Today, SORC has 123 residents and NORCE has 108. Both facilities are in danger of losing their certification by the Department of Health if millions of dollars in capital improvements and repairs are not made to the aging facilities. In the months prior to this meeting, commission members and Governor Mary Fallin visited NORCE and SORC, meeting with staff and residents while evaluating the facilities.
“We appreciate the dedication of all the staff at NORCE and SORC,” said Lane. “They have provided quality services to the residents and we hope they will continue to serve the residents as long as they are needed. As individuals move into the community, we hope many of the staff members choose to continue serving these individuals in community homes.”
In studying this issue, Commissioners and the Governor have also visited homes in communities of people who once lived at one of the facilities, and have heard from parents and guardians of the residents, the public employees’ association, providers of community services, and national experts on transitioning people from institutions into community homes.
In the resolutions passed today, the Commission pledged the agency’s support to families of NORCE and SORC throughout the transition process into community homes. It also directed that families and residents will not incur additional expenses as a result of their move.
“Every commission member understands the families’ concerns and we know that any change in living arrangements can be hard,” said Lane. “We emphasized today that we are committed to helping individuals and families make a smooth transition and that no one will be moved until all the necessary supports are in place. As we have seen with previous transitions of former NORCE and SORC residents, the families acknowledge their loved ones are better off and they have a much higher quality of life.”

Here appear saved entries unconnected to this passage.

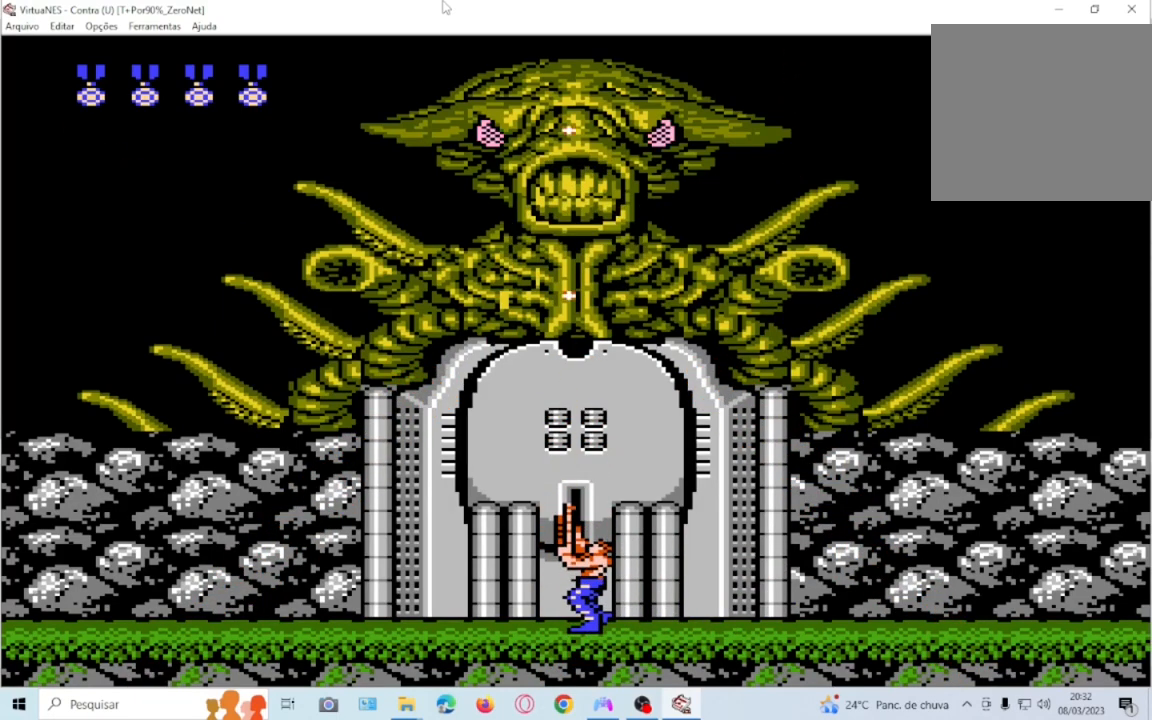
{"buttons": ["DPAD_UP"], "events": [[34, "SQUARE", "down"], [167, "SQUARE", "up"], [234, "SQUARE", "down"], [301, "SQUARE", "up"], [401, "SQUARE", "down"], [501, "SQUARE", "up"]]}
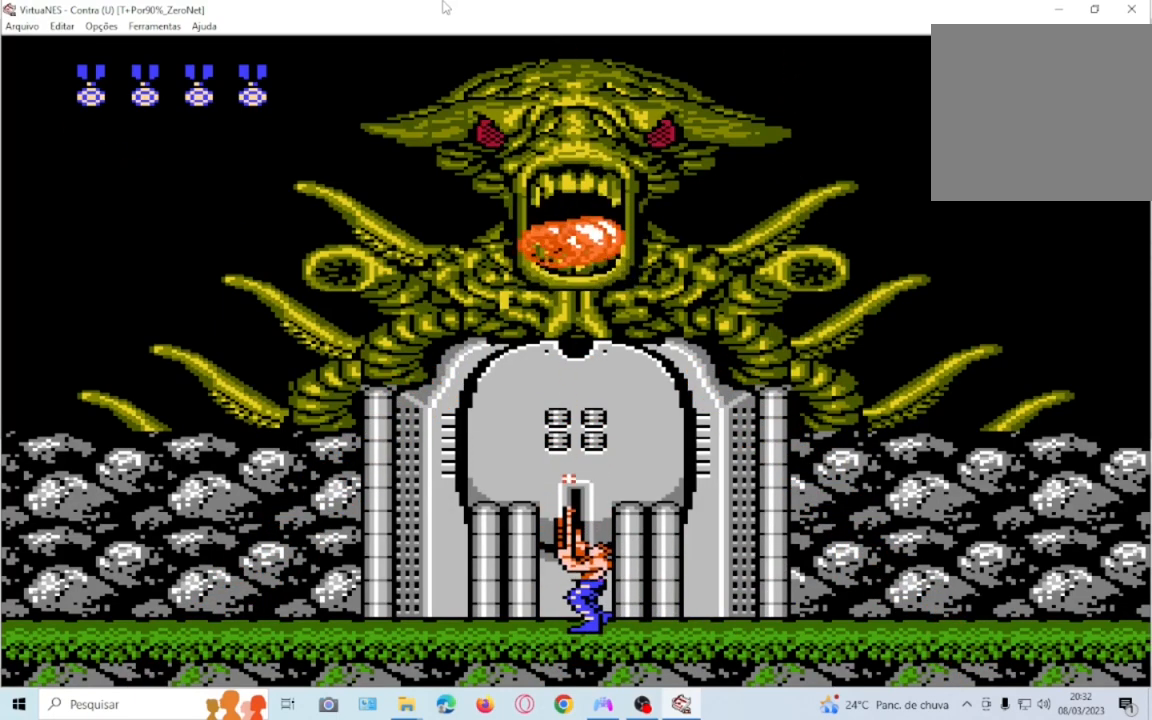
{"buttons": ["DPAD_UP", "DPAD_RIGHT"], "events": [[66, "SQUARE", "down"], [133, "SQUARE", "up"], [200, "SQUARE", "down"], [300, "SQUARE", "up"], [400, "SQUARE", "down"], [467, "SQUARE", "up"], [500, "DPAD_RIGHT", "down"]]}
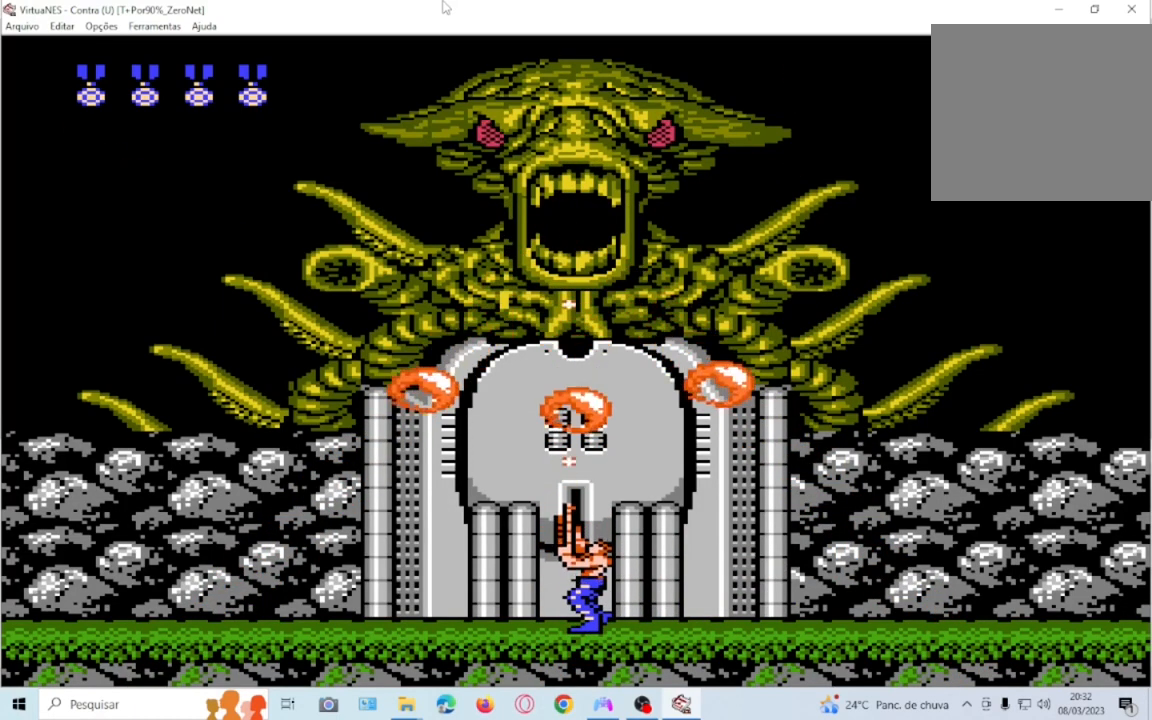
{"buttons": [], "events": [[401, "DPAD_RIGHT", "up"], [401, "DPAD_UP", "up"]]}
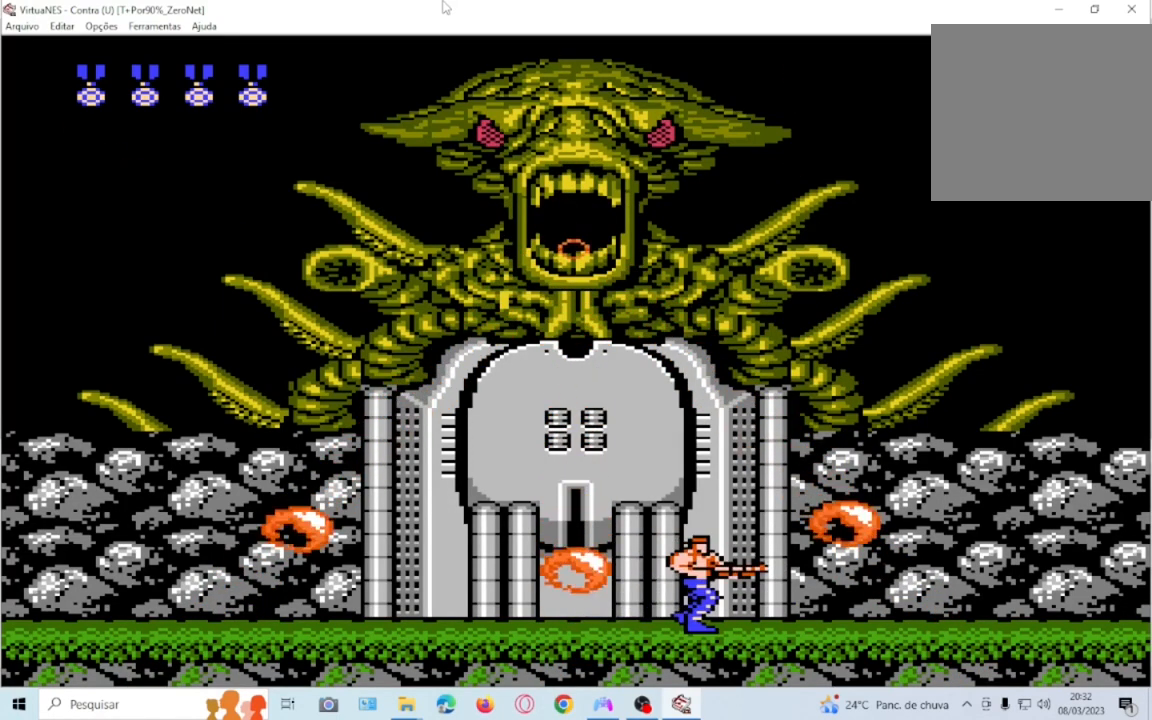
{"buttons": ["DPAD_LEFT"], "events": [[233, "DPAD_LEFT", "down"]]}
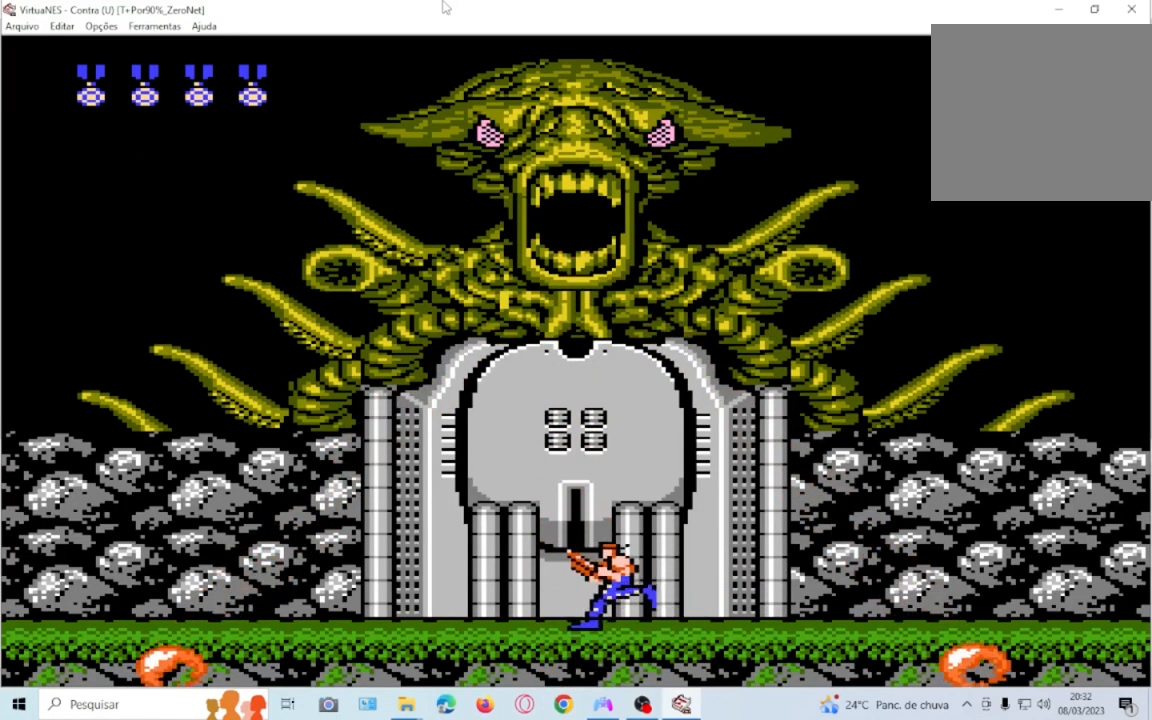
{"buttons": ["DPAD_UP"], "events": [[34, "DPAD_LEFT", "up"], [167, "DPAD_UP", "down"], [200, "SQUARE", "down"], [301, "SQUARE", "up"], [401, "SQUARE", "down"], [501, "SQUARE", "up"]]}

Additional concerns for the commission are the nearly 7,000 families caring for loved ones at home who are on a waiting list for DDSD community services. The waiting list continues to grow because of a shortage of funding for services. “Many of these families who are waiting for services are caring for loved ones who have the same levels of need as the residents of NORCE and SORC, and these families are doing this on their own without any help from the state.” said Lane. “We could not, in good conscience, request an appropriation of $30 to $40 million state dollars to spend on capital improvements for buildings when funds are needed to help these families who are waiting and struggling. That is why we asked the Governor to create a new panel to develop a comprehensive plan for supporting people with developmental disabilities and their parents and families, and for addressing Oklahoma’s growing waiting list for home and community based services.”
This meeting also marked the first day on the job for new DHS Director Ed Lake, a former assistant commissioner of the Tennessee Department of Human Services.
“Although I am new to Oklahoma, I have already voiced my support for community services in lieu of institutional care for people with developmental disabilities,” said Lake. “I have been in contact with the Commission and the Governor’s office recently as they have worked up to making this decision and I am impressed with the amount of time they have all invested into this issue. I am reassured this was a well thought out and caring approach to a very difficult and emotional decision. I fully support the actions the Commission has taken and pledge my commitment to the families and residents for safe and smooth transitions.”